An exclusive feature of Khomp SBC for the security of your network
Khomp has expanded its KMG MS line of media gateways to make Register Authorization available on the SBC for all SIP calls simultaneously. This way, Register Authorization works on scenarios with incoming SIP calls from internal and external networks, allowing for authorization or denial of SIP registration requests.
Registration requests can come from home-based agents, virtual offices, and remote agent-desks, for example. They are received and handled by the SBC at the edge of the internal network, so that only authorized requests are forwarded to the internal network and all others are rejected.
Rejected requests may receive an error message or they may simply be ignored, like the OPTIONS messages. These messages test whether there is any SIP service responding at a particular IP; in such case, even a faulty response might risk the network security and it is best to ignore it.
Requests are authorized or rejected based on user authentication in the PBX system, while preserving the status of the record and of the registered users transactions.
Register Authorization also enables the creation of policies for accepting or rejecting other SIP packets. For example, you can configure it to only accept requests from registered users, or to reject all packages sent by a particular user agent.

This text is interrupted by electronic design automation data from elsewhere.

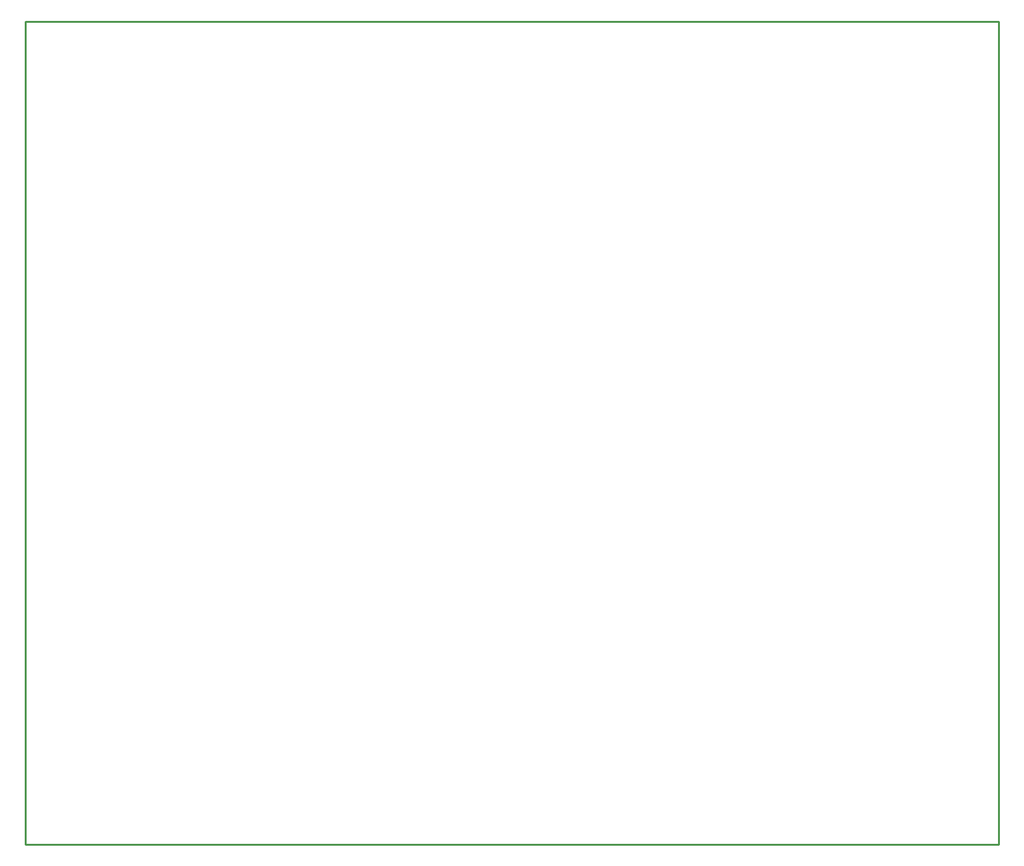
<source format=gbr>
%TF.GenerationSoftware,KiCad,Pcbnew,9.0.1*%
%TF.CreationDate,2025-05-07T00:22:53-04:00*%
%TF.ProjectId,smd-protoboard,736d642d-7072-46f7-946f-626f6172642e,rev?*%
%TF.SameCoordinates,Original*%
%TF.FileFunction,Profile,NP*%
%FSLAX46Y46*%
G04 Gerber Fmt 4.6, Leading zero omitted, Abs format (unit mm)*
G04 Created by KiCad (PCBNEW 9.0.1) date 2025-05-07 00:22:53*
%MOMM*%
%LPD*%
G01*
G04 APERTURE LIST*
%TA.AperFunction,Profile*%
%ADD10C,0.254000*%
%TD*%
G04 APERTURE END LIST*
D10*
X79365260Y-39146780D02*
X209365260Y-39146780D01*
X209365260Y-149146780D01*
X79365260Y-149146780D01*
X79365260Y-39146780D01*
M02*

</source>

Some exclusive advantages of Khomp Register Authorization include:
● It can perform authentication by querying an external LDAP database before it reaches the PBX, or it can delegate authentication to the PBX. In the case of an LDAP database server, you can count on server redundancy to fail proof the communication with the former.
● It can work as a Back-to-Back User Agent (B2BUA), i.e., it intermediates all SIP signaling, from the moment the call is received up until it is finalized. It is comprised of two components, the User Agent Client (UAC) and the User Agent Server (UAS), and, unlike a proxy server, the B2BUA preserves the status of the transactions and registers, and it gets involved in all the requests of a call.
● It allows the creation of media profiles for choosing codecs and transcoding options. This allows you to create specific settings for the IP telephone or softphone that is trying to make a call through the KMG, by using a specific codec there and another one within the network, between the KMG and the PBX server, for example.
● It allows the conversion between different transport types (UDP/TCP/TLS). The SBC can communicate with the User Agent Client (UAC) and the User Agent Server (UAS) on each side having different transport types, and these will be converted in order to be used.
● It supports different TLS certificates per network interface. As a security protocol, TLS is responsible for data privacy and integrity between two applications that communicate with each other through the Internet. By using security certificates, it encrypts all data transmitted between the user web browser and the server, so data cannot be captured along the way. This way, even if such applications use different TLS certificates, the register authorization allows all requests to be safely fulfilled.
● It provides mobile users with secure access to the voice network, with no need to use a VPN (Virtual Private Network).
● It supports NAT (Network Address Translation) traversal. NAT translates IP addresses between public and private networks, allowing requests received through a public IP to be correctly answered to their source, even when the source is within a private network.
● It hides the topology of the internal network (topology hiding). Thus, should the client suffer an attack of any kind, the internal network will be protected and “invisible” to the hacker.
● It can perform registering in multiple PBXs (redundancy). In this case, there must be more than one server configured to receive external requests, so that when a server becomes unavailable, the other can continue to receive and register requests.